__EXERCISE__: Transcribe the records below exactly as they appear.

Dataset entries
┄┄┄┄┄┄┄┄┄┄

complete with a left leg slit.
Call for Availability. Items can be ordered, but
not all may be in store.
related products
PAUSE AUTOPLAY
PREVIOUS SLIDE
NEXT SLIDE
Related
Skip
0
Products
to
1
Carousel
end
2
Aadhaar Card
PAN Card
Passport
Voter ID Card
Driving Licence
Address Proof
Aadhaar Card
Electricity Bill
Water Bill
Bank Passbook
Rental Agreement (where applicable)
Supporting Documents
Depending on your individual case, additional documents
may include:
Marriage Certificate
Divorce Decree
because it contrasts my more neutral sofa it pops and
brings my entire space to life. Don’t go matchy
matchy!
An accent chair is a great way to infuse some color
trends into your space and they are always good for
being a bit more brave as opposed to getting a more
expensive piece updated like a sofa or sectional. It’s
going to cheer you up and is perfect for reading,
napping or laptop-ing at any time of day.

┄┄┄┄┄┄┄┄┄┄

__EXERCISE OUTPUT__:
complete with a left leg slit.
Call for Availability. Items can be ordered, but
not all may be in store.
related products
PAUSE AUTOPLAY
PREVIOUS SLIDE
NEXT SLIDE
Related
Skip
0
Products
to
1
Carousel
end
2
Aadhaar Card
PAN Card
Passport
Voter ID Card
Driving Licence
Address Proof
Aadhaar Card
Electricity Bill
Water Bill
Bank Passbook
Rental Agreement (where applicable)
Supporting Documents
Depending on your individual case, additional documents
may include:
Marriage Certificate
Divorce Decree
because it contrasts my more neutral sofa it pops and
brings my entire space to life. Don’t go matchy
matchy!
An accent chair is a great way to infuse some color
trends into your space and they are always good for
being a bit more brave as opposed to getting a more
expensive piece updated like a sofa or sectional. It’s
going to cheer you up and is perfect for reading,
napping or laptop-ing at any time of day.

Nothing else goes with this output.